兄と妹
基本的に時代背景はよくしりませんし、情報もネットや書物であさる程度のものなんでちょっとつっこまないでもらえたら幸いです。色々指摘ありがとうございます。リクエストもありましたらきいていきたいとおもいます
コジロウは前世にて孤児院の出であった、今の地球、日本よりも豊かではなかった時代、住良木の性をもらいなかなか自由に過ごさせてもらったのはありがたい話だ。
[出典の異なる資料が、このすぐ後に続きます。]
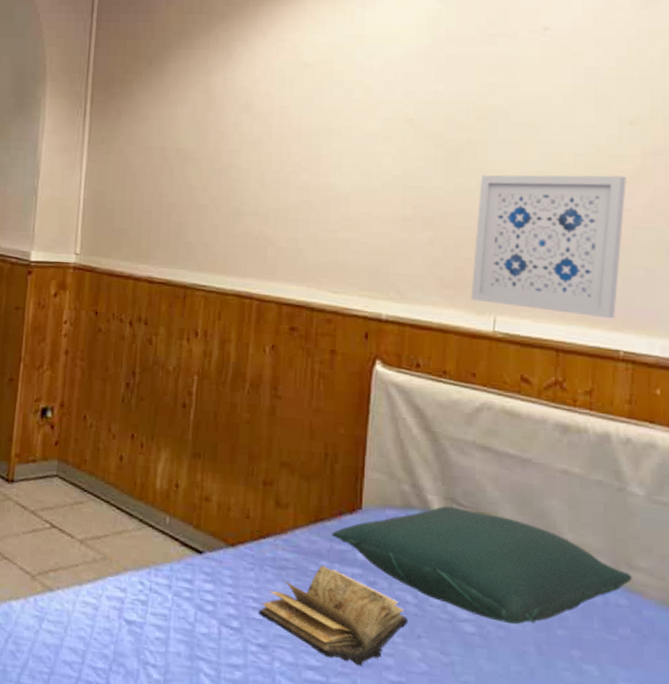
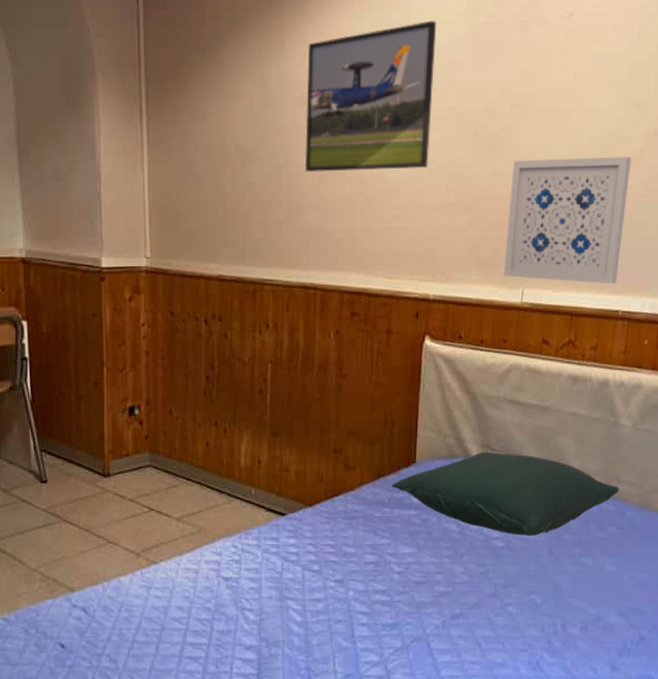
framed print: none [247,34,393,179] -> present [304,20,437,172]
book: present [259,565,408,667] -> none [335,512,453,585]

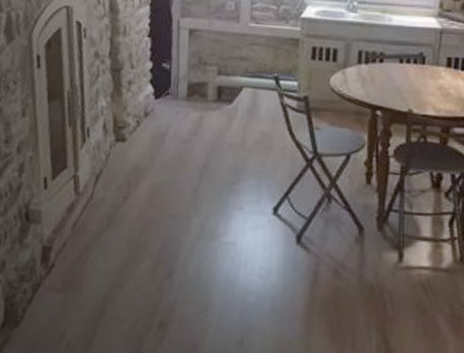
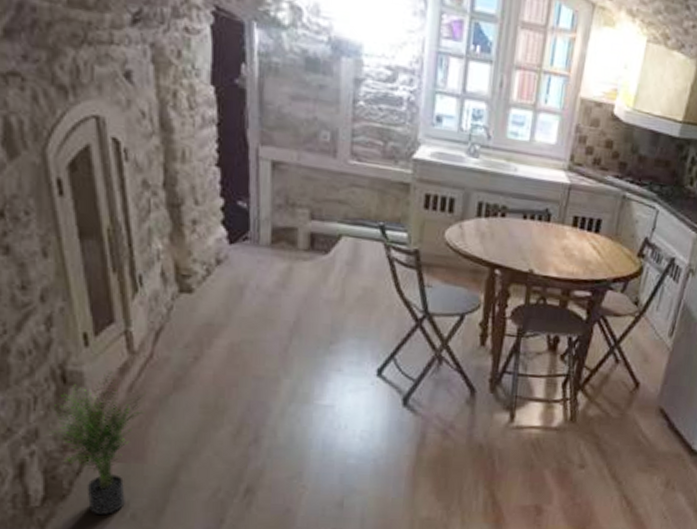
potted plant: none [9,209,86,343] -> present [44,370,146,516]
十人の血の繋がらない兄妹は自分よりも早くに亡くなり、この不幸者がと寂しくおもったが、一人だけ若くして神隠しにあったかのように20代半ばで消えた妹がいた。
名前は住良木マユリ、異国の血も混じった当時は珍しい混血児の血の繋がらない妹は遠い異世界で愛する男と出会い国を興し豊かな人を育て、自身は不死者となり自国を育てていた。
愛する初代がなくなりまだ国の行く末がよくわからないが故にということだが、なるほど妹らしい、この妹は好奇心のかたまりのようなもので良い意味で節介をする。
人としての人生を引き換えに子孫に世話焼きをするくらいやってのけるだろう。
豊かでない時代に豊かであろうとした妹であれば。
「さて、マユリ、呼び出したのはお前の入れ知恵だろう?」
「そうだね、いくら年老いても兄さんのことはわかるからね、それにイスタリアの加護を受けてるのは兄さんだけじゃないさ」
「なるほど、なんだかんだわしらに眼をつけてたわけだ、自然と色々言ってきたが得心がいったわ」
コジロウはかっかと笑う。
「年老いても変わらないね、兄さんは」
「まだまだ若いもんには負けんさ」
楽しげに二人は笑う
「さてと、本題として何があるのかね」
「ああ、私の国のアリアスなんだが…」
マユリは肩を竦めて
「ダンジョンマスターの魔王に見初められてね、子孫とはいえ、孫のようなもんだが、実力至上主義の脳筋に嫁がせるのはやだからね、うちは民主的にそれぞれできることをお願いして成り立つ国だからねー」
「国の有り様をかえるほどの案件か、困ったもんだな」
コジロウはにこにこと話す。
「まあなんだ、話してダメなら押してみろじゃろ」
「兄さんわかってらっしゃる」
どこか狂気めいた微笑みにぞくりとその場にいたものは背筋に冷や汗をかいた。